**The problem:** Restate the entries below exactly, and keep all images out of the answer.

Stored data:

******************************

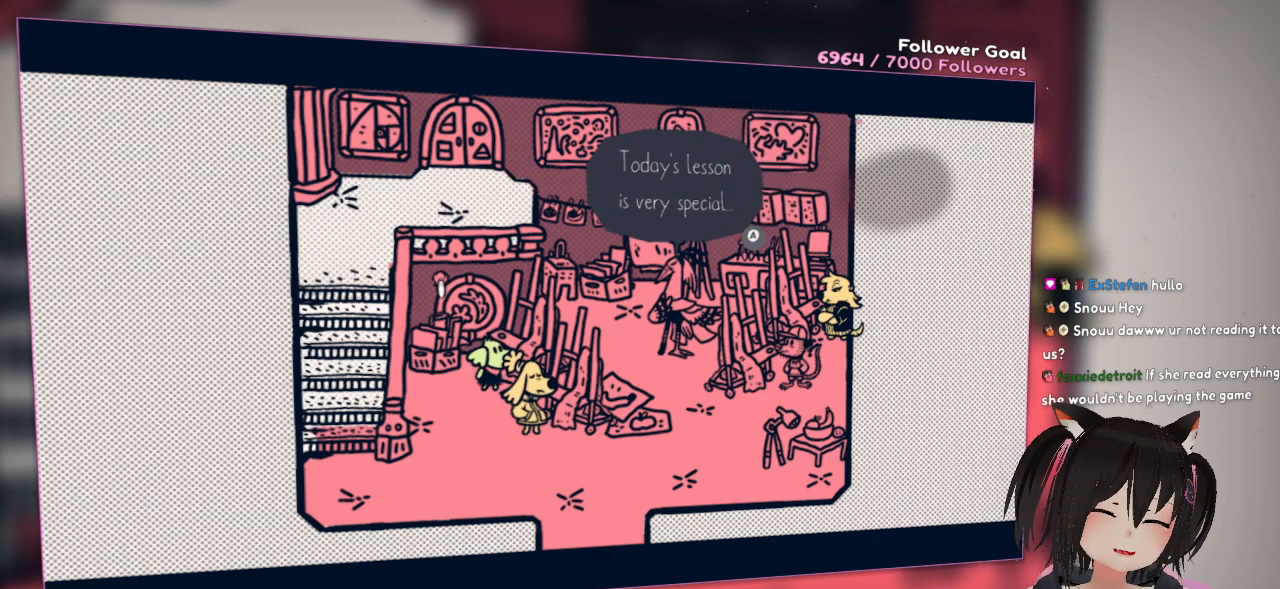
{"buttons": ["R2"], "left_stick": "center", "right_stick": "center", "events": []}
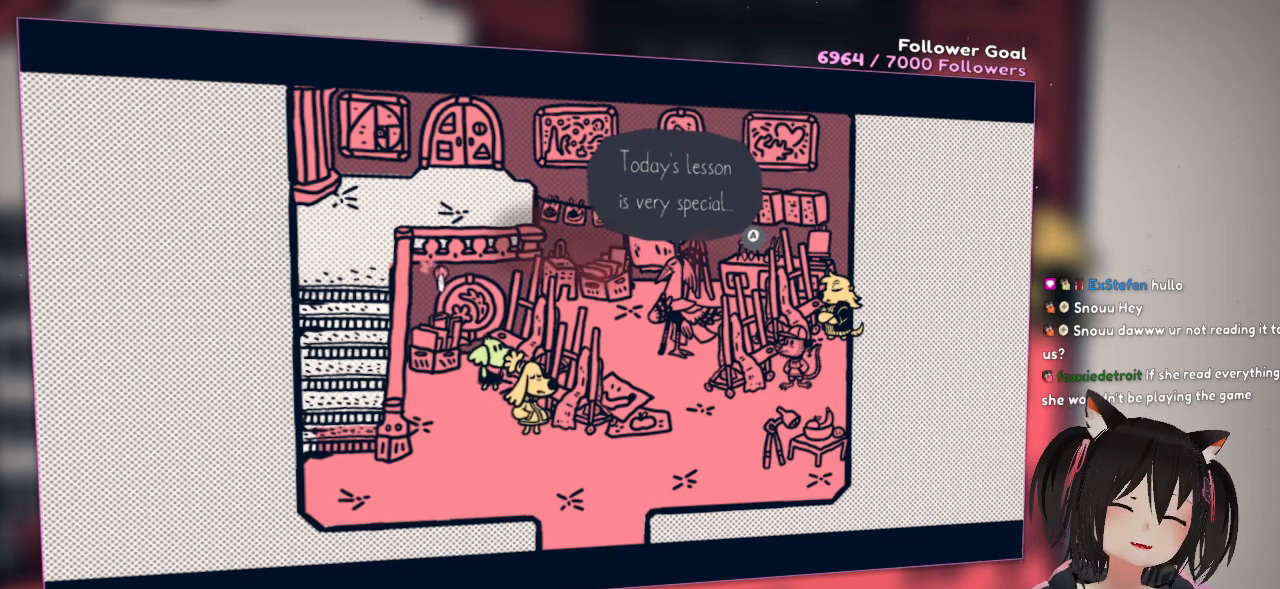
{"buttons": ["R2"], "left_stick": "center", "right_stick": "center", "events": [[50, "R2", "up"], [100, "right_stick", "left"], [367, "R2", "down"], [367, "right_stick", "center"]]}
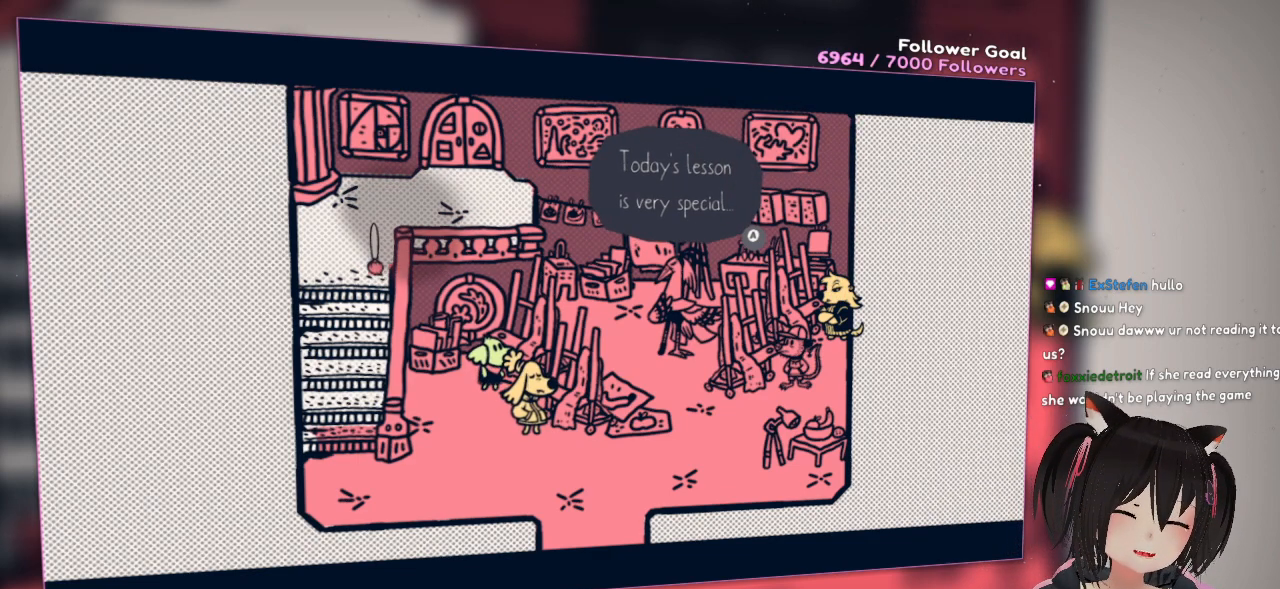
{"buttons": ["R2"], "left_stick": "center", "right_stick": "center", "events": []}
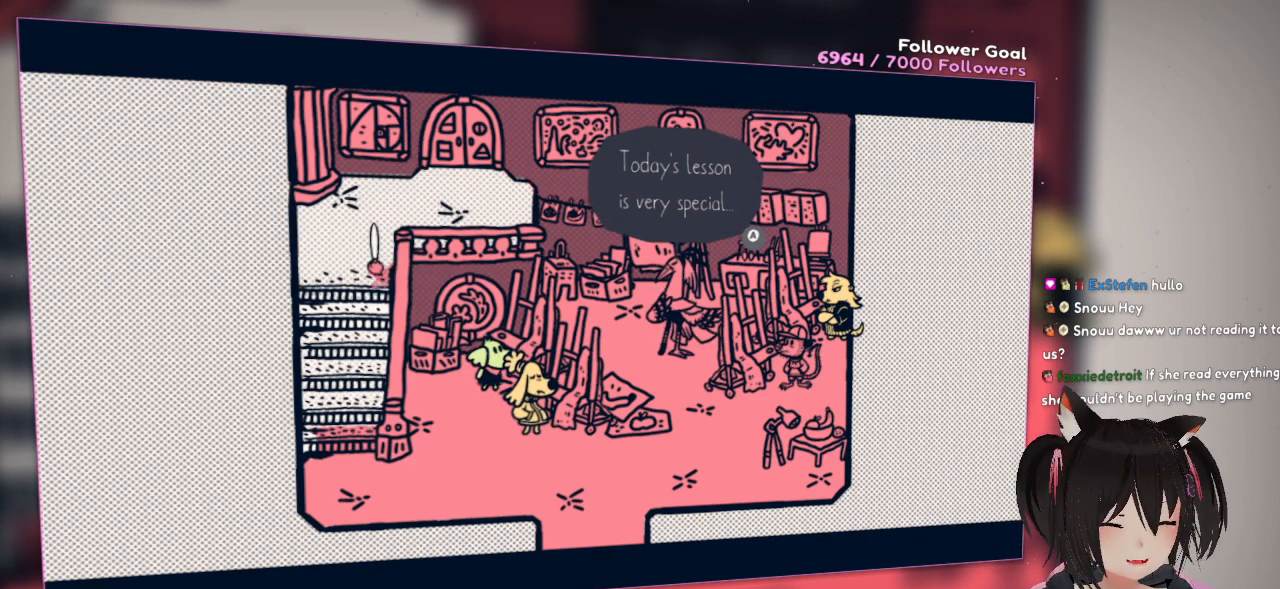
{"buttons": ["R2"], "left_stick": "center", "right_stick": "center", "events": []}
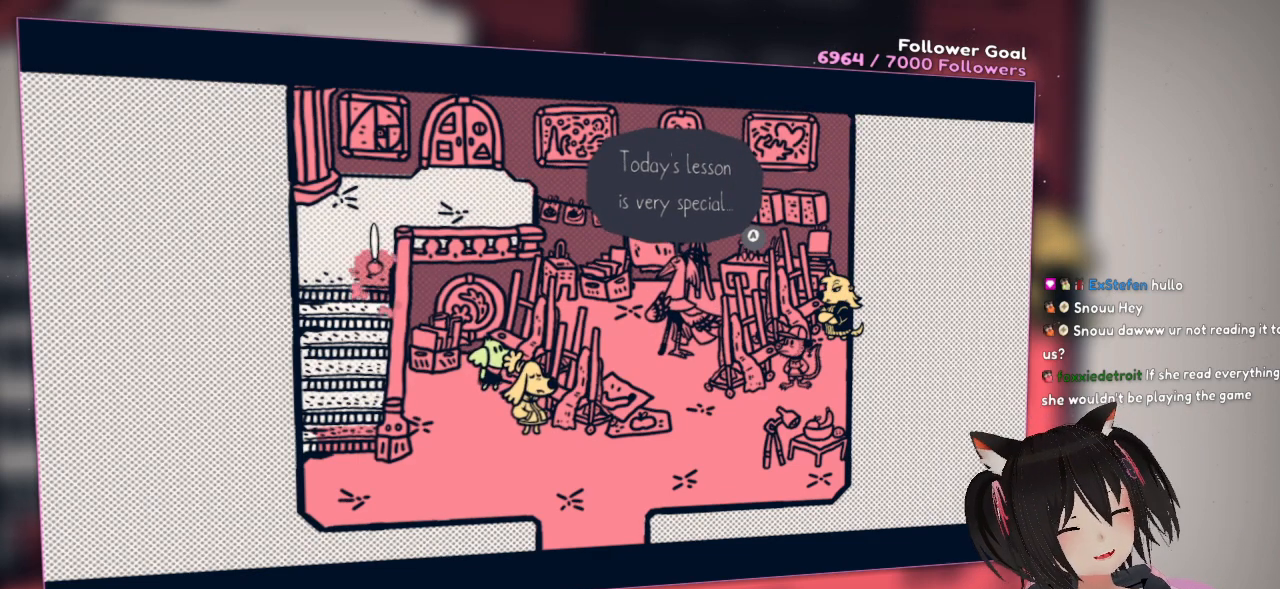
{"buttons": ["R2"], "left_stick": "center", "right_stick": "center", "events": []}
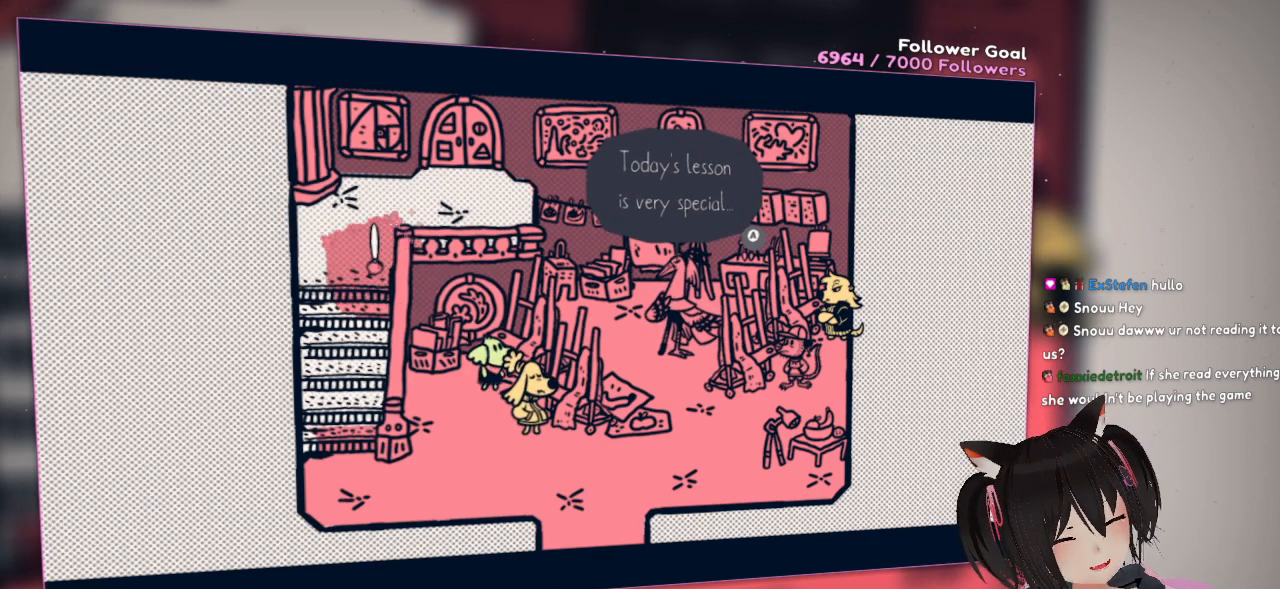
{"buttons": ["R2"], "left_stick": "center", "right_stick": "center", "events": []}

******************************

**Solution to this task:**
{"buttons": ["R2"], "left_stick": "center", "right_stick": "center", "events": []}
{"buttons": ["R2"], "left_stick": "center", "right_stick": "center", "events": [[50, "R2", "up"], [100, "right_stick", "left"], [367, "R2", "down"], [367, "right_stick", "center"]]}
{"buttons": ["R2"], "left_stick": "center", "right_stick": "center", "events": []}
{"buttons": ["R2"], "left_stick": "center", "right_stick": "center", "events": []}
{"buttons": ["R2"], "left_stick": "center", "right_stick": "center", "events": []}
{"buttons": ["R2"], "left_stick": "center", "right_stick": "center", "events": []}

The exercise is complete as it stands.